Rations usually consist of barley, maize or rice, at best, while many children are growing up without eating any protein, Sauvage said. He said malnutrition over a generation could have a severe effect on physical growth, cognitive capacity and the ability to learn.

The land in the mountainous north is largely unsuitable for farming, and deforestation and outmoded agricultural techniques – as well as limited fuel and electricity – mean farms are vulnerable to the natural disasters North Korea is prone to, including flooding, drought and harsh, cold winters, the UN report said.

Provinces in the southern “cereal bowl” produce most of the country’s grains, but the food does not always reach the rugged far north-eastern provinces, the report said. A crop assessment in October 2011 indicated that 3 million people would need outside food help in 2012.

But many donor countries remain sceptical whether food aid reaches the hungry or is diverted to the nation’s powerful elite or million-strong military.

The World Food Programme issued a global appeal for $218m in emergency food aid in 2011, saying a quarter of North Korea’s population needed foreign food handouts to keep from going hungry. It received only $85m.

South Korea had been one of North Korea’s biggest benefactors until the conservative president, Lee Myung-bak, took office in 2008, ending unconditional aid by linking it to progress on North Korea’s nuclear disarmament process.

Seoul has no immediate plans to resume massive direct food and fertiliser aid to North Korea, the South Korean unification ministry spokeswoman Park Soo-jin said on Tuesday.

A North Korean long-range rocket launch in April also scuttled a deal with the US that would have sent 240,000 metric tons of food aid in exchange for a moratorium on nuclear and missile tests.

Sauvage noted a welcome focus on agriculture, including crop rotation and organic farming, in this year’s joint New Year editorial laying out the government’s policies for 2012.

He noted that North Korea, proud of its free healthcare system, ran spotlessly clean hospitals but with limited facilities.

“The healthcare system is on paper quite sophisticated. The proportion of doctors per household is very high,” Sauvage said. “Unfortunately, there’s not a lot in the doctor’s toolkit.”

“You go and visit a hospital in winter and it will not be heated. Never,” he said. “There will most likely be no water. There will likely be no medicine other than the medicine that agencies are delivering.
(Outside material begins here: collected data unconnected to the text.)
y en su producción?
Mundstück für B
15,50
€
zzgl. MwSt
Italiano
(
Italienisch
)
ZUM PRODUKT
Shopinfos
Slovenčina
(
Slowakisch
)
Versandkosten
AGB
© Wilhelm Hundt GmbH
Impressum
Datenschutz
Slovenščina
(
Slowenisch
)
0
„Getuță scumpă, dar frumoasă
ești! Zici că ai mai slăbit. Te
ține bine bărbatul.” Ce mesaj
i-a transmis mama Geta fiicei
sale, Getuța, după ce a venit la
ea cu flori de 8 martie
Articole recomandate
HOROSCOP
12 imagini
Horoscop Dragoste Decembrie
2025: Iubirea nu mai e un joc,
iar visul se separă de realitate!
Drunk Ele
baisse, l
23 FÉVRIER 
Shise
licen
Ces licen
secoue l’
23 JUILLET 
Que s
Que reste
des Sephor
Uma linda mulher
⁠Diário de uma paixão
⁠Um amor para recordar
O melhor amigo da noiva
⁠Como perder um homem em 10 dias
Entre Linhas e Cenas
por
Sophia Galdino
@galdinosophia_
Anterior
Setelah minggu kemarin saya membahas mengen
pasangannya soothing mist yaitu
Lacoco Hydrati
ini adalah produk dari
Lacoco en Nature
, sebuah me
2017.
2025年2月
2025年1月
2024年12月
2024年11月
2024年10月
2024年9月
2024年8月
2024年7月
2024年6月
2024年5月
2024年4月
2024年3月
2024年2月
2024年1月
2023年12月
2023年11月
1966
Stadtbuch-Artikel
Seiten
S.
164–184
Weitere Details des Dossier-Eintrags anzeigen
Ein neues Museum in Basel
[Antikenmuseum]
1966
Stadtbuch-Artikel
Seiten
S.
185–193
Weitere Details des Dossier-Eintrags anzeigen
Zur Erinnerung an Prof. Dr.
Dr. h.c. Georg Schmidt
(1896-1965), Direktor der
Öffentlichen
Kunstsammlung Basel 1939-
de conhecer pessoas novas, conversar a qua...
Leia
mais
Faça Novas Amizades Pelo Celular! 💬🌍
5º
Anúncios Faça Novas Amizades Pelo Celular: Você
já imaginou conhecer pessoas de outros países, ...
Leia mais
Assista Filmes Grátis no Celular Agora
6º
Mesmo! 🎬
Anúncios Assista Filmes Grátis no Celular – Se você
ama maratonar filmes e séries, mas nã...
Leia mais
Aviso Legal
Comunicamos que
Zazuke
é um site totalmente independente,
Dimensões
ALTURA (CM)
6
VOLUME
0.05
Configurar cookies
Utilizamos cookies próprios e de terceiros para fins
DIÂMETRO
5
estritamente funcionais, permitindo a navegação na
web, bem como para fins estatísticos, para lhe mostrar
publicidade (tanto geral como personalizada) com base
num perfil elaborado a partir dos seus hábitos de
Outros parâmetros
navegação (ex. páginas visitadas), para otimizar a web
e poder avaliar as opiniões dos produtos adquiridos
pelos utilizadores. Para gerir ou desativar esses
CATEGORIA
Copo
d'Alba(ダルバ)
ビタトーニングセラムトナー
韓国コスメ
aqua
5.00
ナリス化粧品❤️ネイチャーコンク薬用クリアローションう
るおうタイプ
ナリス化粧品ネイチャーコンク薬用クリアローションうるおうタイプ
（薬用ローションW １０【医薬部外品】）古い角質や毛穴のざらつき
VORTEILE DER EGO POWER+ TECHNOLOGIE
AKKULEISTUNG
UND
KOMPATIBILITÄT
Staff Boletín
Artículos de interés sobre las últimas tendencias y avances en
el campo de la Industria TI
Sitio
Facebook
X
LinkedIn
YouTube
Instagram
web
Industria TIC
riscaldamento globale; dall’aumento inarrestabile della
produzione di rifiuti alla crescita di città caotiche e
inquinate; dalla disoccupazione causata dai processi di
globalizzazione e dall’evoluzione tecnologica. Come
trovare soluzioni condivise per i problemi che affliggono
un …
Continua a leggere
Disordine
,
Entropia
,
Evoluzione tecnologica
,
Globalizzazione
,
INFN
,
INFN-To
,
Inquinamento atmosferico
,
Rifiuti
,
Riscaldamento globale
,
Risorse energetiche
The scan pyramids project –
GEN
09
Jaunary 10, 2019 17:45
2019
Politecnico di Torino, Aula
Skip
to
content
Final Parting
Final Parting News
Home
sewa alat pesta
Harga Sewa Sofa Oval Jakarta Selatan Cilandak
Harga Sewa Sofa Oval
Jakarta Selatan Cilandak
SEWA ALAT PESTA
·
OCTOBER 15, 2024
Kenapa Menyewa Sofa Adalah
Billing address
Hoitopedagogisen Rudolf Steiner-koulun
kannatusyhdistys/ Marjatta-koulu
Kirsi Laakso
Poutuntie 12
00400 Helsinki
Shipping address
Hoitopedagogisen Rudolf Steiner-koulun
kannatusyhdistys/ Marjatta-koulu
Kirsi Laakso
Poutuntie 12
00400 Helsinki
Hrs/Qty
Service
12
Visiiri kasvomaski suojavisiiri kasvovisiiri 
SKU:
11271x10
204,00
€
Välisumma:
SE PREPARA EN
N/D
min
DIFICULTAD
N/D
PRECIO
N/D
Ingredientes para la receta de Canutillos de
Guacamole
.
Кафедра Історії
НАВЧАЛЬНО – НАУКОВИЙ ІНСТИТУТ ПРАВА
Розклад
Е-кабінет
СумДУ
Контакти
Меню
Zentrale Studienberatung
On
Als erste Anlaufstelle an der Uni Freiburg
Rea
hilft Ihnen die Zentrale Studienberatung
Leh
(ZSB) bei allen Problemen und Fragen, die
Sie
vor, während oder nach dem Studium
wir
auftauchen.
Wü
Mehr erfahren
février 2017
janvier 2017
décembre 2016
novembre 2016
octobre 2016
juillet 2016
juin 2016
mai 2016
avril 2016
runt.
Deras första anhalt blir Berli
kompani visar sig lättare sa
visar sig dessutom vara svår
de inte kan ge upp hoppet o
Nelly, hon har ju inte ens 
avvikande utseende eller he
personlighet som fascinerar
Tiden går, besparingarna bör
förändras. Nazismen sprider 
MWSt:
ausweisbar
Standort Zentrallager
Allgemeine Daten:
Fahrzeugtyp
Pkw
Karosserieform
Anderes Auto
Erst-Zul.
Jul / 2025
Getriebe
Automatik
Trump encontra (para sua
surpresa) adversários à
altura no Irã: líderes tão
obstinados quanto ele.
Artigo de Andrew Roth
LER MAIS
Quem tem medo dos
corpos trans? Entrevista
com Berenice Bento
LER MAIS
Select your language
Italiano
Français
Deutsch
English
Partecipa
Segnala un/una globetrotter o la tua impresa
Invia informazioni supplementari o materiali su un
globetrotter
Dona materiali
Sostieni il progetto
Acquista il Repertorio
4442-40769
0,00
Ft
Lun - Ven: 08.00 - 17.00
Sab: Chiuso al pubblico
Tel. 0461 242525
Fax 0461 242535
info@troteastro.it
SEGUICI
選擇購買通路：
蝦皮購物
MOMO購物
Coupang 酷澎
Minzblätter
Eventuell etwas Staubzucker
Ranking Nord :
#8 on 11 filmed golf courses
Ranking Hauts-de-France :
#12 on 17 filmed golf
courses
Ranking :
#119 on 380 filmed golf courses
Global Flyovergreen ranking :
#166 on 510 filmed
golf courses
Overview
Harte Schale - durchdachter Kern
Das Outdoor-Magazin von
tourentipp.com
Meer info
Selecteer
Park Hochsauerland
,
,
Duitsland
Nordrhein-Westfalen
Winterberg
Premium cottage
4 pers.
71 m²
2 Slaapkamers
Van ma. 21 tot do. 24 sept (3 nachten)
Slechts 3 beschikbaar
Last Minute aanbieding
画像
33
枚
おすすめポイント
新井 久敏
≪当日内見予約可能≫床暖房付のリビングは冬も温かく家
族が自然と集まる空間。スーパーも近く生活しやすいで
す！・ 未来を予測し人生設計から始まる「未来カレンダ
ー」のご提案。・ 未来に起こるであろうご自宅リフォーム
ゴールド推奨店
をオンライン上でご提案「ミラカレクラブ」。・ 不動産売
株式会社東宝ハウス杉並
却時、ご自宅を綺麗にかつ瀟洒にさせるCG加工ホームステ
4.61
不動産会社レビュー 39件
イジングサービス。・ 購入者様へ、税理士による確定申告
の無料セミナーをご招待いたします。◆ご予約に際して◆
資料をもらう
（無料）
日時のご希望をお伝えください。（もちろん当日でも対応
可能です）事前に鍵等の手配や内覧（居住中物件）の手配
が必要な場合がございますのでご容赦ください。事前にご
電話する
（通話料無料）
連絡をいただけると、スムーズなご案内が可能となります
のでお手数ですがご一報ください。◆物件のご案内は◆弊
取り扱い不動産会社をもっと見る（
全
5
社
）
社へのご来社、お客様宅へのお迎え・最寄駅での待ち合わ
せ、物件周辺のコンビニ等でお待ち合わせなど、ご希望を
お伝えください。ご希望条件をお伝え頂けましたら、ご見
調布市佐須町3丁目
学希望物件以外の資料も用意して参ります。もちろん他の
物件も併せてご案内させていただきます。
“They have shown us orphanages, kindergartens and hospitals, and I’ve been able myself to see children who I was told were nine years old but had physical signs that they were much older than nine, probably 13 or 14 years old, and were evidently undernourished,” he said.

Despite the dire conditions, North Korea remains defiant.

The KCNA recently accused the west of manipulating food prices as a form of imperialism, and urged North Koreans to become self-sufficient before turning to outside help.

“Dry bread at home is better than roast meat abroad,” a KCNA editorial said.